Most of the implementations of the algorithm to find the closest pair of points in the plane that I've seen online have one of two deficiencies: either they fail to meet an O(nlogn) runtime, or they fail to accommodate the case where some points share an x-coordinate. Is a hash map (or equivalent) required to solve this problem optimally?
Roughly, the algorithm in question is (per CLRS Ch. 33.4):
This has some tricky edge cases. One way people deal with this is sorting the strip of points of distance d from the dividing line at every recombination step (e.g. here), but this is known to result in an O(nlog2n) solution.
Another way people deal with edge cases is by assuming each point has a distinct x-coordinate (e.g. here): note the snippet in closestUtil which adds to Pyl (or YL as we call it) if the x-coordinate of a point in Y is <= the line, or to Pyr (YR) otherwise. Note that if all points lie on the same vertical line, this would result us writing past the end of the array in C++, as we write all n points to YL.

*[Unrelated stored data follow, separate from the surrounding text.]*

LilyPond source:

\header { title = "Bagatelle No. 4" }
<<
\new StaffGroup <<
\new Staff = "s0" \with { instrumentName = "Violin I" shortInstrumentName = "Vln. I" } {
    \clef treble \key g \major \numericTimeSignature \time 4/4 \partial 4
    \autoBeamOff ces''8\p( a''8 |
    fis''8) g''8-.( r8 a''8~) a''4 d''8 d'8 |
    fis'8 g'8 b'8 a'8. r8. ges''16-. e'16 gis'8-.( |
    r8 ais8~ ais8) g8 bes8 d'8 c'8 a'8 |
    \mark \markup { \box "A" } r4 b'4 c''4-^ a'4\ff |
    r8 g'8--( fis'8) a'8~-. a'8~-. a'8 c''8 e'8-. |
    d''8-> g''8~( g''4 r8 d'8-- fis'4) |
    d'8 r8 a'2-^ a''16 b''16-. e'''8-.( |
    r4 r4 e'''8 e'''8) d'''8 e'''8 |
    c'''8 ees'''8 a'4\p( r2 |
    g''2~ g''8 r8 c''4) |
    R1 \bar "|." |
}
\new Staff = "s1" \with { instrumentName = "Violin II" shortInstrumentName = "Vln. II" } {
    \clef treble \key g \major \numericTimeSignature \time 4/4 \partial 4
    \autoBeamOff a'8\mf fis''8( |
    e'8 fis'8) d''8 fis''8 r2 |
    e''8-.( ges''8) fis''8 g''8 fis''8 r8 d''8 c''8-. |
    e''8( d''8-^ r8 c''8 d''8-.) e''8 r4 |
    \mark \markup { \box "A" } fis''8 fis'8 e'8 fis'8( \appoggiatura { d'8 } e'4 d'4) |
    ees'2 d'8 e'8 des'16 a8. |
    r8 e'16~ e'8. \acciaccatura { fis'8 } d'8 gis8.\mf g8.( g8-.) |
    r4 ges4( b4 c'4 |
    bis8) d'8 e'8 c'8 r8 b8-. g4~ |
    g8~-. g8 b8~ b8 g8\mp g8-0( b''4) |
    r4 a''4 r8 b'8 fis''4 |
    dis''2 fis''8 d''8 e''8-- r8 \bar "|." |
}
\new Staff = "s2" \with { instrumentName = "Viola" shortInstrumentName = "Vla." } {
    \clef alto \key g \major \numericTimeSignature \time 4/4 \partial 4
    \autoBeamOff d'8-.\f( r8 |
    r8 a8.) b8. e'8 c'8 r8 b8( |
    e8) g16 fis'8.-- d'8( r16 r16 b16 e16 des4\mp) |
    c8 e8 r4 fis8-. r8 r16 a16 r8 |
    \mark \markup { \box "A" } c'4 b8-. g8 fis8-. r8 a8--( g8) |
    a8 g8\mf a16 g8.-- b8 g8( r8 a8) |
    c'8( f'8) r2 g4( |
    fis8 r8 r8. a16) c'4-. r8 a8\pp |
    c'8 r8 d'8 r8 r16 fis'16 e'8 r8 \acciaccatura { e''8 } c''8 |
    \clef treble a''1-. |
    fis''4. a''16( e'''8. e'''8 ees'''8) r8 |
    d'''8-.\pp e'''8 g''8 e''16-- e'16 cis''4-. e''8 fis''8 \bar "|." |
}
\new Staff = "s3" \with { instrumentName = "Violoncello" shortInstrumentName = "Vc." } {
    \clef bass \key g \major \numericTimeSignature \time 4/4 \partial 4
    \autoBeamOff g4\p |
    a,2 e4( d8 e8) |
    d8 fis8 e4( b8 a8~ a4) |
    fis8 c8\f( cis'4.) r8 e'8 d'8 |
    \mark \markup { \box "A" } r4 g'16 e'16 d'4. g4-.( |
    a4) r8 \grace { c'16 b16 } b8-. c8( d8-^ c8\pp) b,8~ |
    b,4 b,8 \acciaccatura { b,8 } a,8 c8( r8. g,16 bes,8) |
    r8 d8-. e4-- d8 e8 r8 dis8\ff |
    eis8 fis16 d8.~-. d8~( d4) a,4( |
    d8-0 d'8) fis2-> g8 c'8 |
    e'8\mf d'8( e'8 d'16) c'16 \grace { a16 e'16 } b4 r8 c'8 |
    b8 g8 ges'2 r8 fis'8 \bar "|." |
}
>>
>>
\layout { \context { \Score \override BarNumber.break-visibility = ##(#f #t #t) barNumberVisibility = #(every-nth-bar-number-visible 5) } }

So the tricky bit when points can have the same x-coordinate is dividing the points in Y into YL and YR depending on whether a point p in Y is in XL or XR. The pseudocode in CLRS for this is (edited slightly for brevity):
for i = 1 to Y.length
if Y[i] in X_L
Y_L.length = Y_L.length + 1;
Y_L[Y_L.length] = Y[i]
else Y_R.length = Y_R.length + 1;
Y_R[Y_R.length] = Y[i]
However, absent of pseudocode, if we're working with plain arrays, we don't have a magic function that can determine whether Y[i] is in X_L in O(1) time. If we're assured that all x-coordinates are distinct, sure - we know that anything with an x-coordinate less than the dividing line is in XL, so with one comparison we know what array to partition any point p in Y into. But in the case where x-coordinates are not necessarily distinct (e.g. in the case where they all lie on the same vertical line), do we require a hash map to determine whether a point in Y is in XL or XR and successfully break down Y into YL and YR in O(n) time? Or is there another strategy?
Yes, there are at least two approaches that work here.
The first, as Bing Wang suggests, is to apply a rotation. If the angle is sufficiently small, this amounts to breaking ties by y coordinate after comparing by x, no other math needed.
The second is to adjust the algorithm on G4G to use a linear-time partitioning algorithm to divide the instance, and a linear-time sorted merge to conquer it. Presumably this was not done because the author valued the simplicity of sorting relative to the previously mentioned algorithms in most programming languages.